Siyaset bir ekip işidir. İzmir Büyükşehir Belediye Başkanı Tunç Soyer’in de yakın çalışma arkadaşları var elbette. Eski CHP İzmir İl Başkanı Rıfat Nalbantoğlu ve eski Karşıyaka İlçe Başkanı Mustafa Özuslu, ekibin ana unsurları.
Ama onları diğer ekiplerden ayıran birçok yanları var! “Ben yaptım oldu” ya da “Benim dediğim olacak” gibi triplere girmiyorlar. Çok uzatmamayım. Soyer’in yol arkadaşı, Büyükşehir Belediyesi Meclis Başkanvekili Mustafa Özuslu’dan Soyer’i anlatmasını istedim. İlk sözleri şu oldu: “O, çalışması kolay bir lider. Herkesi dinler, ama son kararı kendisi verir.”
Büyükşehir yolculuğuna birlikte ne zaman çıktıklarını anlattı Özuslu:
“Rıfat Nalbantoğlu, il başkanı olduğu dönemde, 29 ilçeyi kazandığımız süreçte İl Başkan Yardımcısı’ydım. Tunç Bey de o dönemde Seferihisar Belediye Başkan adayıydı. Rıfat Bey’le Tunç Soyer’in Büyükşehir aday adayı olma sürecine, yürüyüşüne katılışımız, 2013’ün Ekim ayına denk geliyor. Beraber yürüme kararı aldık. Yol arkadaşlığı yapıyoruz. Siyasette birlikte hareket etmeye çalışıyoruz. Olaylara aynı pencereden bakan insanlarız. Tunç Başkan da demokrat, katılımcı, halktan yana, gerçekten kente ve ülkesine hizmet etmek isteyen biri. Biz de öyleyiz. Frekanslar tuttu. Bu bir günlük iş değil.”
‘Çalmaz, çaldırmaz’
Mustafa Özuslu da, Soyer gibi iletişime önem veren ve partililer tarafından naif biri olarak değerlendirilen bir isim. “Soyer’le çalışmak nasıldır?” diye sorduğumda şunları söyledi:
“Son derece naif bir insan. Ancak çok kararlı. Ajandası, hedefleri var. Perspektifi var. Türkiye’nin böyle siyasetçileri kazanmış olması çok önemli. Çalışmasına ayak uydurmak için tempo lazım. Kendisi her sabah 10 kilometre koşuyor. Bunun, vücuda yansıması var. Yakınınızda çalışan insanların bundan etkilenmemesi mümkün değil. O tempoya ayak uydurmak zorunda kalacaklar. Bir kere, herhangi bir karar almak için bilgi sahibi olmak istiyor. Bilgi sahibi olmadan net bir karar almak istemiyor. Bilgiyi de farklı kaynaklardan alıyor. Bu, çok iyi bir özellik. Uzmanlıklara çok itibar ediyor. Ortak fikre inanıyor. Bir lider olarak son kararı söylüyor. O, demokratik bir lider. Çoğulcu değil, çoğunlukçu... Bir insanın hayalleri ve değerleri büyükse zordur. Ahlaklı biri. Çalmaz, çaldırmaz.”
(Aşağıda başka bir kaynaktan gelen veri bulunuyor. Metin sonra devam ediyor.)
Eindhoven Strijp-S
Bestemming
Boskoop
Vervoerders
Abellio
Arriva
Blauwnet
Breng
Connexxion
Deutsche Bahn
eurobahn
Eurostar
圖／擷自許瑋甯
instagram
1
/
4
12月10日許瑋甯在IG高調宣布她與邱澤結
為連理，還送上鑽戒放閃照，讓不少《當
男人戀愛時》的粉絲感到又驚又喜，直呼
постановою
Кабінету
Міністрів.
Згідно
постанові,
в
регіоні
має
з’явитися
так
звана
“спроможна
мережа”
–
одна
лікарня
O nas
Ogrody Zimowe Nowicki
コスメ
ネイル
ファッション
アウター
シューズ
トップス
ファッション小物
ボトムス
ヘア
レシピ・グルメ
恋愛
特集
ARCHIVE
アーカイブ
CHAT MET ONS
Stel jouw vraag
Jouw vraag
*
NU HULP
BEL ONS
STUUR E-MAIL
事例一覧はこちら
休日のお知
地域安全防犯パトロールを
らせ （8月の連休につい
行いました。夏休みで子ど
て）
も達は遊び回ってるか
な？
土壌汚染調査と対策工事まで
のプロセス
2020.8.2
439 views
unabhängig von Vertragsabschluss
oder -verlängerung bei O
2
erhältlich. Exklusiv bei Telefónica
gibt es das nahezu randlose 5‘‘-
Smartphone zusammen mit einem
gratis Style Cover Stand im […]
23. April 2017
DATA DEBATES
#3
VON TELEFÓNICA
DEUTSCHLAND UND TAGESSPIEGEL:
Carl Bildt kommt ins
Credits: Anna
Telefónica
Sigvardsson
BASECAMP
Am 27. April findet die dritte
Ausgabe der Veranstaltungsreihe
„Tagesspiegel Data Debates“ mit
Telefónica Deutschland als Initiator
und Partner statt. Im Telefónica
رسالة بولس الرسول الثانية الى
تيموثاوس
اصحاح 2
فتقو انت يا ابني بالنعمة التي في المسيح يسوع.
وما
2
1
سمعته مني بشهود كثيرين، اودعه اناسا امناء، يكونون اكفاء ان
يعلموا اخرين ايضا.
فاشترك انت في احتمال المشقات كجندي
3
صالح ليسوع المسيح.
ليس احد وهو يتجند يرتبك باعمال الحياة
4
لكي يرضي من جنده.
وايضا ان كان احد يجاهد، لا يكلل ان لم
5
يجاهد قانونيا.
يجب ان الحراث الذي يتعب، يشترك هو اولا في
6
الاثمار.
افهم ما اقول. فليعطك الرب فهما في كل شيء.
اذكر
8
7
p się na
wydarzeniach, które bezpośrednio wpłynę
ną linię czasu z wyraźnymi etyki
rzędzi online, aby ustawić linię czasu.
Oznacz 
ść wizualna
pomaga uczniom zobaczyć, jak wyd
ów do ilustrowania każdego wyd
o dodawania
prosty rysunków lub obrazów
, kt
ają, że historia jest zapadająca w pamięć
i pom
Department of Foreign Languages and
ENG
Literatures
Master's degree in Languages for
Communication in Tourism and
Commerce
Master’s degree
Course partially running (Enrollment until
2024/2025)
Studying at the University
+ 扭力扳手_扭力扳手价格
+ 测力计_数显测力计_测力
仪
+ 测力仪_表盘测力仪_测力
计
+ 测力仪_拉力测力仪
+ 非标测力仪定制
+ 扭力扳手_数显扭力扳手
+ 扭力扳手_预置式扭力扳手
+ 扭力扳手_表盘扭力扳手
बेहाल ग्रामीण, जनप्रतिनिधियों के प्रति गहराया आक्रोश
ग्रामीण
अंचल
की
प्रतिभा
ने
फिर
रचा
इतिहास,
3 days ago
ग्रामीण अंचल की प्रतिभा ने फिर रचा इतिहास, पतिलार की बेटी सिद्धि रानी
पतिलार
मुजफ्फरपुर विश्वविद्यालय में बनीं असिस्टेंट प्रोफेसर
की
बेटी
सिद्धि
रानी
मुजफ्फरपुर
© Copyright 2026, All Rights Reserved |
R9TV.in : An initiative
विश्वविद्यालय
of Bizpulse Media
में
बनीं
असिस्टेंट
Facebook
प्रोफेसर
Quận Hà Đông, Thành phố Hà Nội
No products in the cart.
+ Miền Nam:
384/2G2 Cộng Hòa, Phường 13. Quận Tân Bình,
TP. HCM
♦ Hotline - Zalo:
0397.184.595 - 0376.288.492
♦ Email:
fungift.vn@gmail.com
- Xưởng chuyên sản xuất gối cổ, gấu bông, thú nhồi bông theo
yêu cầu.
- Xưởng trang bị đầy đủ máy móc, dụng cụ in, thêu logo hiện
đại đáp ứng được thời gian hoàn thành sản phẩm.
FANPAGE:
Özuslu, İzmir Büyükşehir Belediye Meclisi CHP Grup Başkanvekili olarak, partinin çıkarları neyi emrediyorsa öyle hareket edeceğini sözlerini ekledi ve şöyle devam etti: “Benim nasıl bir siyaset anlayışım varsa, partimi de Büyükşehir’de öyle temsil edeceğim. İl Başkanı’nı mecliste temsil edeceğim. Partinin temayüllerini iyi bilen biriyim. Bir Fransız sosyolog ve aktivist, “Parti üyeliği gönüllü köleliğe benzer” diyor. Biz de böyleyiz. İnsani olarak önce ülkem ve insanlar; sonra da partim diyoruz. Ben CHP’nin değerleri ile siyaset yapıyorum. Partinin çıkarları neyi emrediyorsa onu yapacağız. Bunu yapmak; demokratik, katılımcı anlayışımdan vazgeçmemi gerektirmez.